The Optical Afterglow of GW170817: An Off-axis Structured Jet and Deep Constraints on a Globular Cluster Origin

TL;DR

This study presents a detailed optical afterglow analysis of GW170817, confirming a structured jet viewed off-axis, constraining the host environment, and comparing its properties with cosmological short GRBs, emphasizing the importance of space telescopes.

Contribution

The paper provides the first deep optical light curve of GW170817 spanning 110-362 days, confirming off-axis structured jet emission and placing strong limits on a potential globular cluster origin.

Findings

Optical light curve consistent with off-axis structured jet model.

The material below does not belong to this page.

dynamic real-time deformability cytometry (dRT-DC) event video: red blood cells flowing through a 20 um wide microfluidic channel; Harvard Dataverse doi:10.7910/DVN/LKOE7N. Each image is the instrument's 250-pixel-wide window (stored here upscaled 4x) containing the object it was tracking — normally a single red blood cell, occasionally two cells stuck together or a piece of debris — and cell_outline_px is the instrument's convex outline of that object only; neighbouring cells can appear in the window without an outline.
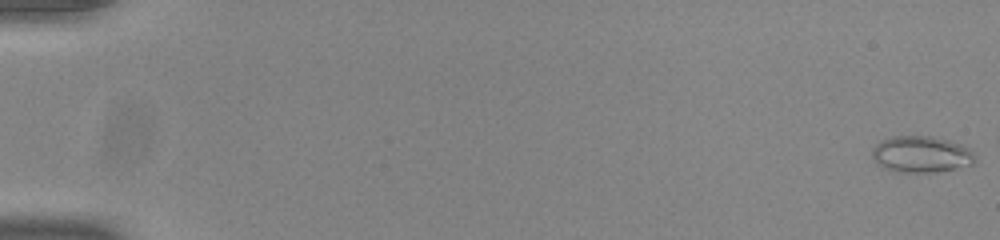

No spectral evolution observed between radio and X-ray bands.

Deep limit on globular cluster luminosity and mass, ruling out cluster origin.

Abstract

We present a revised and complete optical afterglow light curve of the binary neutron star merger GW170817, enabled by deep Hubble Space Telescope (HST) F606W observations at $\approx\!584$ days post-merger, which provide a robust optical template. The light curve spans $\approx 110-362$ days, and is fully consistent with emission from a relativistic structured jet viewed off-axis, as previously indicated by radio and X-ray data. Combined with contemporaneous radio and X-ray observations, we find no spectral evolution, with a weighted average spectral index of $\langle \beta \rangle = -0.583 \pm 0.013$, demonstrating that no synchrotron break frequencies evolve between the radio and X-ray bands over these timescales. We find that an extrapolation of the post-peak temporal slope of GW170817 to the luminosities of cosmological short GRBs matches their observed jet break times, suggesting that their explosion properties are similar, and that the primary difference in GW170817 is viewing angle. Additionally, we place a deep limit on the luminosity and mass of an underlying globular cluster of $L \lesssim 6.7 \times 10^{3}\,L_{\odot}$, or $M \lesssim 1.3 \times 10^{4}\,M_{\odot}$, at least 4 standard deviations below the peak of the globular cluster mass function of the host galaxy, NGC4993. This limit provides a direct and strong constraint that GW170817 did not form and merge in a globular cluster. As highlighted here, HST (and soon JWST) enables critical observations of the optical emission from neutron star merger jets and outflows.